▶ [Excerpt]:
——————————

Toronto declared ‘sanctuary city’ to non-status migrants February 23, 2013Posted by rogerhollander in Canada, Immigration, Toronto.
Tags: Immigration, refugee claimants, regugee, richard lautens, roger hollander, sanctuary, sanctuary city, toronto, undocumented
Supporters of a motion to turn Toronto into a sanctuary city for non-status migrants raise their arms in victory as the vote is announced. The so-called ‘Solidarity City’ motion was passed by city council by a vote of 37-3.
Nicholas Keung Immigration Reporter
Toronto has made history by affirming itself as a “sanctuary city,” the first Canadian city with a formal policy allowing undocumented migrants to access services regardless of immigration status.
On Thursday, City Council passed the motion by a vote of 37 to 3 that also requires training all city staff and managers to ensure Toronto’s estimated 200,000 non-status residents can access its services without fear of being turned over to border enforcement officers for detention and deportation.
The vote puts Toronto in the same league with 36 American cities, including Chicago, New York City and San Francisco that already have such policies. Deputy Mayor Doug Holyday and councillors Denzil Minnan-Wong and David Shiner are the only council members who voted against the motion.
“It is an enormous step for the city in the right direction. We are all contributing to the city, the well-being of Toronto. It’s important that we are not making a distinction between those who don’t have rights or access to services and those who do,” said Harald Bauder, associate professor of Ryerson University’s graduate program in immigration and settlement studies.
“Distinctions are divisive. They establish second-class citizens. That leads to all kinds of other problems, not just a rift in the community, but other issues of exploitation.”
Council’s vote was significant at a time when the undocumented population is expected to surge in 2015, when many legal but temporary foreign workers will see their four-year work permits expire under a new federal law and potentially move “underground.”
Proponents of the policy argued that the city must embrace and monitor the changing reality rather than just bury its head in the sand.
Although undocumented migrants — often visitors overstaying their visas or failed refugee claimants dodging deportation — have been able to use city services such as library and public transit without hassles, the “don’t ask, don’t tell” policy has not been consistent in other areas.
“This is a historic moment because we are saying we are a sanctuary city and that anyone who is in the City of Toronto will be able to access all the services the city offers, be it in the areas of health, in the area of parks, in the area of library, in the area of health and safety,” said councilor Joe Mihevc.

——————————

▶ [Records supplied]:
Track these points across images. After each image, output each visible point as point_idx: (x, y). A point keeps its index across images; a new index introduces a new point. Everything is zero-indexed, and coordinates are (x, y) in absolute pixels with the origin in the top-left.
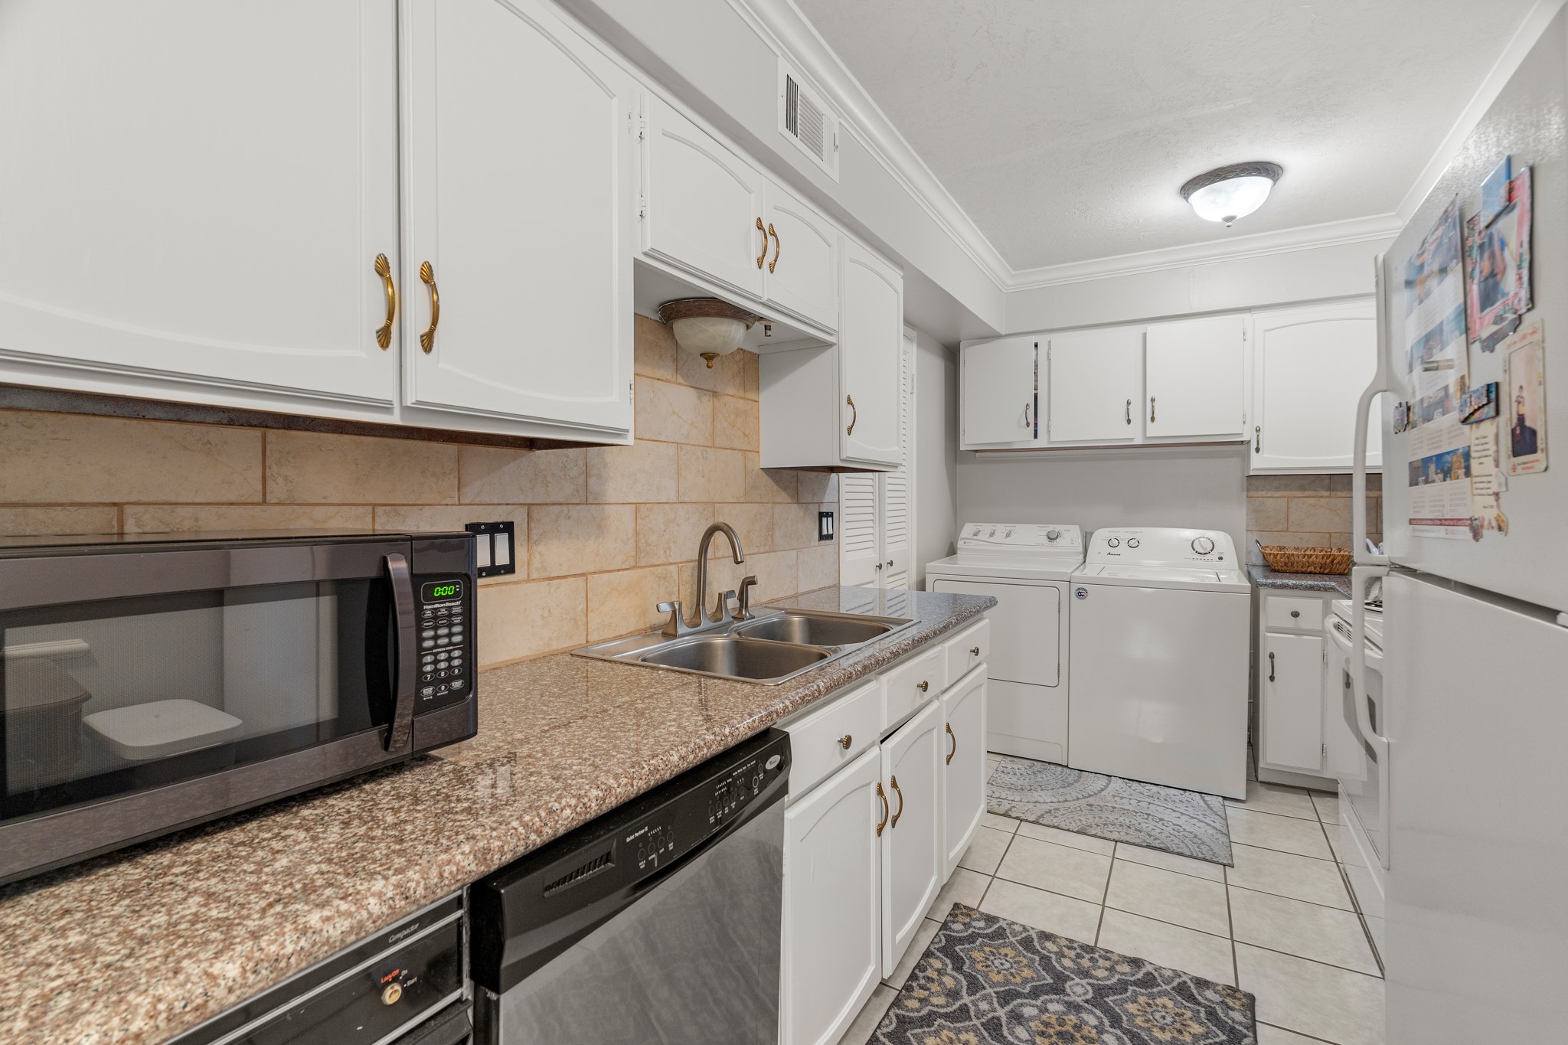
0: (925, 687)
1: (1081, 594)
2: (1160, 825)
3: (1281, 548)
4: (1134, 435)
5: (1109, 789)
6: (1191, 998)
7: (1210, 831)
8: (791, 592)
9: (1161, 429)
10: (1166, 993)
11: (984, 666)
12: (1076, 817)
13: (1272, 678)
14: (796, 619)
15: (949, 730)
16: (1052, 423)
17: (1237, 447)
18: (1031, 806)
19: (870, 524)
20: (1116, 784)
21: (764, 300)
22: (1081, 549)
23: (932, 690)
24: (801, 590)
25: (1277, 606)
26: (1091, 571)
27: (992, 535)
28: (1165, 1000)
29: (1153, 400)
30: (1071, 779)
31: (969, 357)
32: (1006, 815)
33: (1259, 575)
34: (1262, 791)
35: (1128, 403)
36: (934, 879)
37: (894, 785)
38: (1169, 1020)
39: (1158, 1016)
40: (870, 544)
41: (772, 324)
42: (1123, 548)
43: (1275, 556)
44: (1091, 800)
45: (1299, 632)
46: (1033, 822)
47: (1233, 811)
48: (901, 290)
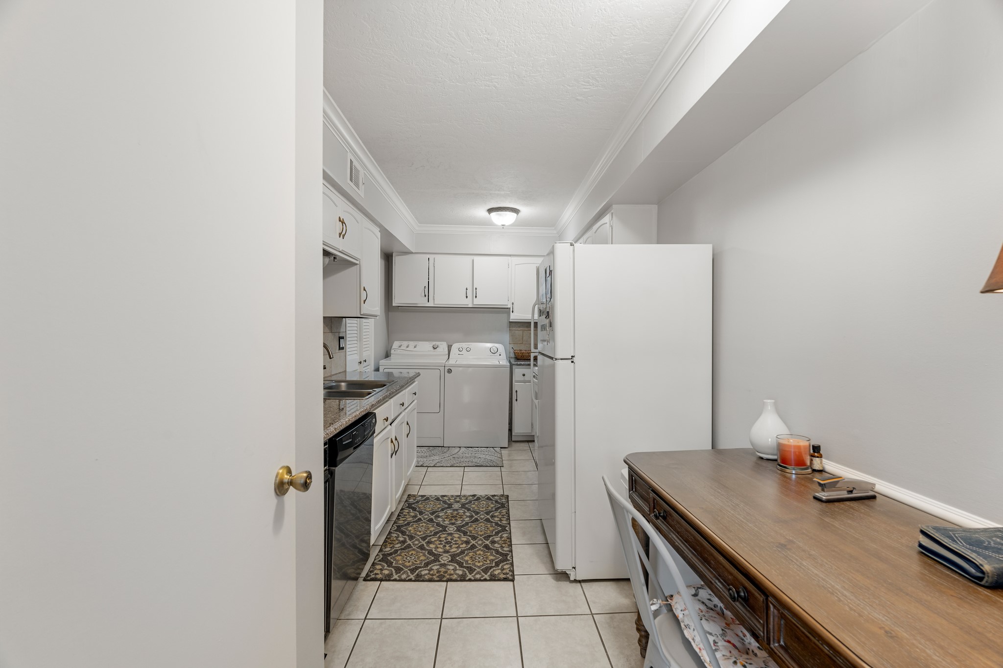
0: (403, 404)
1: (450, 371)
2: (479, 459)
3: (521, 350)
4: (468, 303)
5: (461, 451)
6: (491, 500)
7: (496, 458)
8: (329, 374)
9: (480, 301)
10: (483, 500)
11: (416, 401)
12: (449, 462)
13: (516, 400)
14: (343, 384)
15: (408, 424)
16: (435, 295)
17: (506, 311)
18: (431, 462)
19: (356, 342)
20: (463, 449)
21: (340, 250)
22: (447, 353)
23: (406, 405)
24: (333, 374)
25: (518, 371)
26: (452, 362)
27: (407, 347)
28: (483, 502)
29: (476, 289)
30: (445, 451)
31: (397, 261)
32: (422, 466)
33: (513, 361)
34: (513, 444)
35: (467, 289)
36: (403, 481)
37: (396, 439)
38: (484, 506)
39: (481, 506)
40: (356, 352)
41: (337, 257)
42: (464, 351)
43: (518, 353)
44: (454, 456)
45: (525, 382)
46: (433, 466)
47: (504, 452)
48: (379, 237)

——————————

▶ [Parts of the exercise]:
a - According to the article on Toronto's sanctuary city vote, why was the council's vote significant at that time? Answer in one to three sentences.
b - Reproduce the passage of the article on Toronto's sanctuary city vote from "The vote puts" up to and including "against the motion.".

▶ [Answers to the tasks]:
a - The vote came as the undocumented population was expected to surge in 2015. In that year, many legal but temporary foreign workers would see their four-year work permits expire under a new federal law and could move "underground."

b -
The vote puts Toronto in the same league with 36 American cities, including Chicago, New York City and San Francisco that already have such policies. Deputy Mayor Doug Holyday and councillors Denzil Minnan-Wong and David Shiner are the only council members who voted against the motion.